Приедается ль жизнь?
Как-то христианин, уставший от этой жизни, задал вопрос мне, приедается ли мне моё дело?
— Видишь ли, — отвечал я ему, — много людей это те, кто занят повседневным трудом, привыкнув к которому, уже не считают его злою рутиной.
К тому ж человек постоянно находит новое для себя даже в малом своём занятии, делая свои маленькие открытия; а это уже суть творчество, которое никогда не бывает в тягость, ведь оно путь к совершенству. «Совершенный человек питается от земли, а радость получает от неба», — сказал Лао-Цзы. А небо — это душа человека; и чем совершенней она, тем полнее жизнь её обладателя.

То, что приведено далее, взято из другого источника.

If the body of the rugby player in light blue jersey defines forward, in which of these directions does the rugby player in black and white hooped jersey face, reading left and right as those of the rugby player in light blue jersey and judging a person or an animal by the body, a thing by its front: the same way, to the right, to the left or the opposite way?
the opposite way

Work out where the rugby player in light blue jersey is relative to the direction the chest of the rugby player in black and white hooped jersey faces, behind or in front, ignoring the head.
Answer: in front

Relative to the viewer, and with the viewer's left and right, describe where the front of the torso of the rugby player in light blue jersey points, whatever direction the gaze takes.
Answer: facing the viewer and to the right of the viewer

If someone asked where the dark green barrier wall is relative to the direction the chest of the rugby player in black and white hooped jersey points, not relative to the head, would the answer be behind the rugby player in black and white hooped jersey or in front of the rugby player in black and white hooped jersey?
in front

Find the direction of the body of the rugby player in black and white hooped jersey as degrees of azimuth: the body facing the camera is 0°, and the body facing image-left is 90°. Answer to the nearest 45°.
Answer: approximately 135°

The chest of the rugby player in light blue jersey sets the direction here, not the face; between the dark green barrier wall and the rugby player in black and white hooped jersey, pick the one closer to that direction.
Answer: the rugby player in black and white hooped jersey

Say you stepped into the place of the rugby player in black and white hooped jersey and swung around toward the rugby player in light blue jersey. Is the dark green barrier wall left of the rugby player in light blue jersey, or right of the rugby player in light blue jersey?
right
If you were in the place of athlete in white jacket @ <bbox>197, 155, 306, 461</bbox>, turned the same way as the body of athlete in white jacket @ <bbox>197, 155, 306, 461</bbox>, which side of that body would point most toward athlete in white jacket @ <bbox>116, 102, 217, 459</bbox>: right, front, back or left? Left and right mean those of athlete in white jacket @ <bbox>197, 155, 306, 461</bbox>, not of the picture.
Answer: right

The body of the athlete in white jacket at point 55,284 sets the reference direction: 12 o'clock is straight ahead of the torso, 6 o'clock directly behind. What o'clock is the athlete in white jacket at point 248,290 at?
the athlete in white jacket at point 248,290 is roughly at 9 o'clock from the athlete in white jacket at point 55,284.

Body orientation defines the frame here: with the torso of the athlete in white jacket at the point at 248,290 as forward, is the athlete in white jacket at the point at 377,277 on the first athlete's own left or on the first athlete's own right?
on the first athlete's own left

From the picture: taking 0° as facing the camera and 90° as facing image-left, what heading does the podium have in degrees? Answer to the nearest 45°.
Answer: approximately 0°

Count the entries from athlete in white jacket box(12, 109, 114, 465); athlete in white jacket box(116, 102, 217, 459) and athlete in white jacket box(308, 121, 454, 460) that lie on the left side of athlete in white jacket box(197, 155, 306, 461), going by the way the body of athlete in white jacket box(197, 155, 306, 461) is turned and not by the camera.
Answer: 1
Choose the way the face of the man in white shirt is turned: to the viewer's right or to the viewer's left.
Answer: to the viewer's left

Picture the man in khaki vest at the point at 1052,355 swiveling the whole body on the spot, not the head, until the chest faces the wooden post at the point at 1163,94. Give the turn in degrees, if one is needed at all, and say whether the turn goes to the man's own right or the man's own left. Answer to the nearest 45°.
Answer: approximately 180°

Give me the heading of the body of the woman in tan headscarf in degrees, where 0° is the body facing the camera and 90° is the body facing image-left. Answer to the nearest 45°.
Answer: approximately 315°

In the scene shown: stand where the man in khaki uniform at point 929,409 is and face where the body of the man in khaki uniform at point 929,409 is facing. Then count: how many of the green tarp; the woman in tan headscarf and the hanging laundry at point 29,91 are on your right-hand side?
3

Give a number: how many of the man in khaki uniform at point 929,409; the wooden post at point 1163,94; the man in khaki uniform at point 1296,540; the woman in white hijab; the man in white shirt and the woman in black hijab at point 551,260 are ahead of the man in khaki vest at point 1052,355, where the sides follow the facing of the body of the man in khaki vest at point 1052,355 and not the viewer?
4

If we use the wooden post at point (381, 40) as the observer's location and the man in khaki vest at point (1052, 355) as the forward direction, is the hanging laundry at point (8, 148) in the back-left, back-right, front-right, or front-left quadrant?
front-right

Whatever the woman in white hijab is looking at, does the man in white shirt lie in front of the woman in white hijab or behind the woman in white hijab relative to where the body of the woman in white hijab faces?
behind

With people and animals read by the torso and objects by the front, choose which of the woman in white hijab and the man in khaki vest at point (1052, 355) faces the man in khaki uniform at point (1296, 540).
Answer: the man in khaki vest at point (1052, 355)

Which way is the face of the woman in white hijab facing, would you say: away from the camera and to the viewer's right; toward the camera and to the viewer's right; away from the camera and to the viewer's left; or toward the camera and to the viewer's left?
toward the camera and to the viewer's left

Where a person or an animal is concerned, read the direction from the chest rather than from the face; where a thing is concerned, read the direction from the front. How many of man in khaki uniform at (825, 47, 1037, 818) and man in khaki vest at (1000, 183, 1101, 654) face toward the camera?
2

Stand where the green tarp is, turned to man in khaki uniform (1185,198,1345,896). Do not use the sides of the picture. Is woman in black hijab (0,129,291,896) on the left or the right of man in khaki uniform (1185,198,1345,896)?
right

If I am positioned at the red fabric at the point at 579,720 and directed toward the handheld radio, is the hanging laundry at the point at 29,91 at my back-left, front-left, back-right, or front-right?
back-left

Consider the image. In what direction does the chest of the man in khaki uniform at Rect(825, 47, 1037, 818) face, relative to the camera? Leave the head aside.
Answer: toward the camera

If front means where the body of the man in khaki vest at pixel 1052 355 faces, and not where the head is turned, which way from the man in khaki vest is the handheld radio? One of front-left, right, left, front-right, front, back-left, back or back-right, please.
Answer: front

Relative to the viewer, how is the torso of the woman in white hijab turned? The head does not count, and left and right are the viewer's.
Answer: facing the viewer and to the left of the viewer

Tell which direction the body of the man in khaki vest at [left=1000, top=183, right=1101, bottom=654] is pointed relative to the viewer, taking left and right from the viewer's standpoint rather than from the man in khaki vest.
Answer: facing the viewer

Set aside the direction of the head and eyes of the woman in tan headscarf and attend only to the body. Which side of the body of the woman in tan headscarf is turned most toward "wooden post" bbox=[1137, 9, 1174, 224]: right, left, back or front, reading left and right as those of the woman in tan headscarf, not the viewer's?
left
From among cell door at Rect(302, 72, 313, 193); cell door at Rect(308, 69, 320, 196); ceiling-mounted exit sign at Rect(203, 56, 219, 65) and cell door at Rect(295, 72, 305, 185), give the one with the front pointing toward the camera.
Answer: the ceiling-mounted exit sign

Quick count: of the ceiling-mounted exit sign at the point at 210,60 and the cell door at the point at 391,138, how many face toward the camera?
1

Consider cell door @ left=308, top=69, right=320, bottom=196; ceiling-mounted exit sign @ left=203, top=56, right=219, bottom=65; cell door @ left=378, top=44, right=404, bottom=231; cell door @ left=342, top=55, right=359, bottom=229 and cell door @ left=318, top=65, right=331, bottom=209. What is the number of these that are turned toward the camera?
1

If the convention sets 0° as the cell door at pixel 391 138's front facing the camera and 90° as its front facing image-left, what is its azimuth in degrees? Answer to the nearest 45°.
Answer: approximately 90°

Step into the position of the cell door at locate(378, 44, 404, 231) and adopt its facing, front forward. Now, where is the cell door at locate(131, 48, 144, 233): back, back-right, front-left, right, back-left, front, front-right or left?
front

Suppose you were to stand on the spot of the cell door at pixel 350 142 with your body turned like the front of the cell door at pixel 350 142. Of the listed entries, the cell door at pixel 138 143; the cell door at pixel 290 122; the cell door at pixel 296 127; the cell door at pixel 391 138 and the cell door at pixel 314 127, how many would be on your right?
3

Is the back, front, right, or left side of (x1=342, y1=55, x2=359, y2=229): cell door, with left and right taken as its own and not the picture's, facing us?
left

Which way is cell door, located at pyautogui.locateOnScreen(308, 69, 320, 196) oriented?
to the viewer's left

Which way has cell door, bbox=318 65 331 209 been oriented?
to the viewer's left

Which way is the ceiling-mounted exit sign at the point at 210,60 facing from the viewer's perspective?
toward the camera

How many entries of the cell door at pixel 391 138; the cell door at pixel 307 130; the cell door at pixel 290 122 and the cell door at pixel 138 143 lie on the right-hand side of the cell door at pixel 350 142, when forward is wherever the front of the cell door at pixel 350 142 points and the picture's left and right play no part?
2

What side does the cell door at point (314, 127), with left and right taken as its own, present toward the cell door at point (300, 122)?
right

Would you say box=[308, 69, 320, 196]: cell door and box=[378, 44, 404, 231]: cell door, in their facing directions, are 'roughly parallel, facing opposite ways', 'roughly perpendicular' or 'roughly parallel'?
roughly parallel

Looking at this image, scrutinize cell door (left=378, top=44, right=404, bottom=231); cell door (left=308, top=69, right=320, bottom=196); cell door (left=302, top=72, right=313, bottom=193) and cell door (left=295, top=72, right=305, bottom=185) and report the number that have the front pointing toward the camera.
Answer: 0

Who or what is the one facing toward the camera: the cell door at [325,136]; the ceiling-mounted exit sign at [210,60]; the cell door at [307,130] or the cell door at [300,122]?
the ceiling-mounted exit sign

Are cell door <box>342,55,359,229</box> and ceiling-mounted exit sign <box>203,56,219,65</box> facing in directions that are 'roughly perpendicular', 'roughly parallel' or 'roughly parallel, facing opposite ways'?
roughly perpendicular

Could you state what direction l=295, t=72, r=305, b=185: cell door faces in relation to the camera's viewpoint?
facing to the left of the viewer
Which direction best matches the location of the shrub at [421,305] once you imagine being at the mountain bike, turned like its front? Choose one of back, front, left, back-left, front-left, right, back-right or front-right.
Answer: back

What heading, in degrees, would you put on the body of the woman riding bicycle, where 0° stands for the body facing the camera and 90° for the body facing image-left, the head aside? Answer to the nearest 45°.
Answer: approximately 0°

— Ты человек с высшим образованием, — продолжал я ответ свой, — потому могу я ответить тебе языком науки: видоизменение форм неизменяемой вечной первоматерии (протоматерии), даёт человеку духовный опыт; так всякий мастер, создавая новую форму, рождает и новый дух. Потому творчество — акт божественный. Но так как ты мыслишь по-христиански, как «сто тысяч других в России», то тебе сложно даже представить, что божественное не где-то в пространстве загробного мира, но здесь, в нашей жизни, в нас самих. Христианская мораль противопоставила земной, материальный труд духовному, разорвав целостный и живой процесс.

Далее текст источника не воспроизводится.